The opinion discuses Denton and its application to these facts. In Denton, a widow claimed her allowance and received all of the estate's personal property in partial satisfaction of the allowance. That payment exhausted the personal assets of the estate, so the administrator paid outstanding administration costs and estate debts out of his own pocket and petitioned for the sale of the decedent's real property to recover those costs. The heirs objected, the North Carolina Supreme Court held that the statutory spousal allowance must be paid first and ahead of any creditors that the proceeds from the sale of the real property could be used to repay the administrator but, the widow was not be entitled to any further payment on her year's support out of money arising from the sale of land. "And if the land sold should bring more than is sufficient to pay the proper expenditures of the plaintiff in the course of his administration, the residue will remain real estate."
The Court of Appeals agreed with the trial court that Denton is distinguishable from the facts presented in this case because Denton addresses only the statutory rights of a surviving spouse in receiving payment on her year's allowance; "it does not determine whether heirs may, by agreement, (emphasis added) consent to the use of proceeds from the sale of real estate to pay any deficiency once the estate's other debts have been paid. The opinion observes that the trial court found that the parties expressly agreed to the payment and concluded that such an agreement was enforceable.
In the opinion, the Court of Appeals discusses policy reasons for supporting family agreements:
The law ought to, and does respect such settlements; it does not require that they shall be made in accord with strict rules of law . . . ." Our Superior Courts will exercise their equity jurisdiction to affirm and approve family agreements when fairly and openly made. . . . Family settlements are almost universally approved.

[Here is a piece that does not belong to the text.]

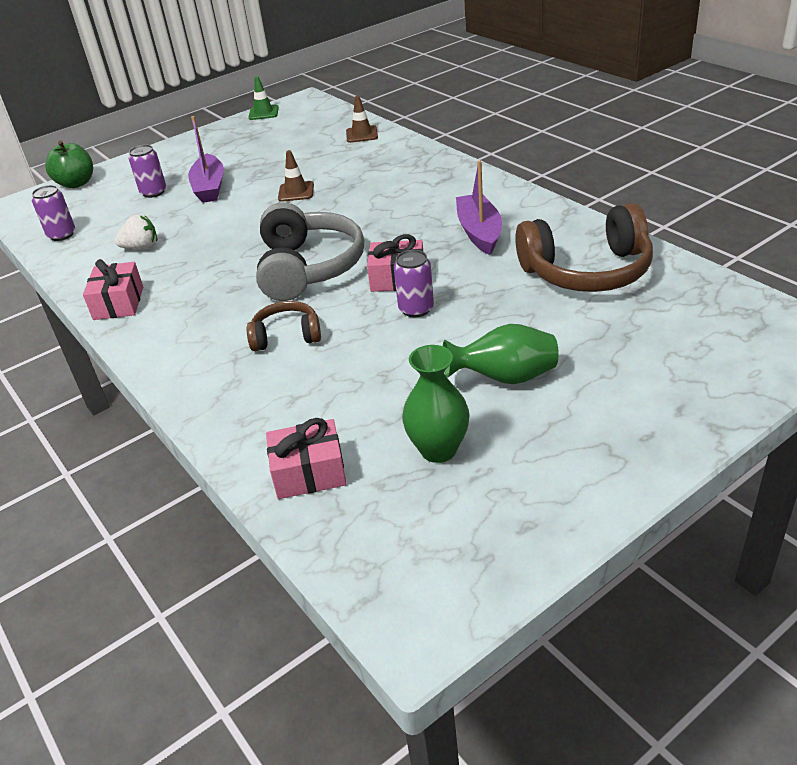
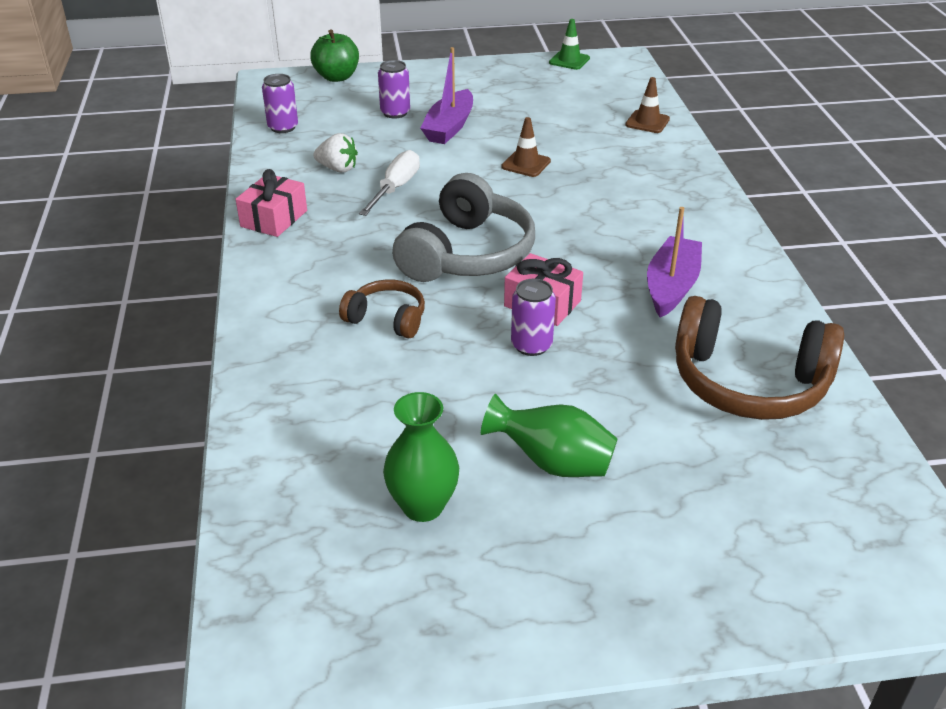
camera: 25 degrees right, 0 degrees up
(205, 244) = (395, 188): none -> white screwdriver
(309, 473) = (291, 468): pink gift -> none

In re Will of Pendergrass, 251 N.C. 737, 742-43, 112 S.E.2d 562, 566 (1960) (quoting Tise v. Hicks, 191 N.C. 609, 613, 132 S.E. 560, 562 (1926)).
We observe though in the footnotes the Court alludes to potential challenges that obviously come to mind, but were not properly preserved for appeal. As we noted, the outcome is largely fact and procedurally driven, but the case is a reminder that many of our modern real property issues are often resolved on the basis of nineteenth century common law.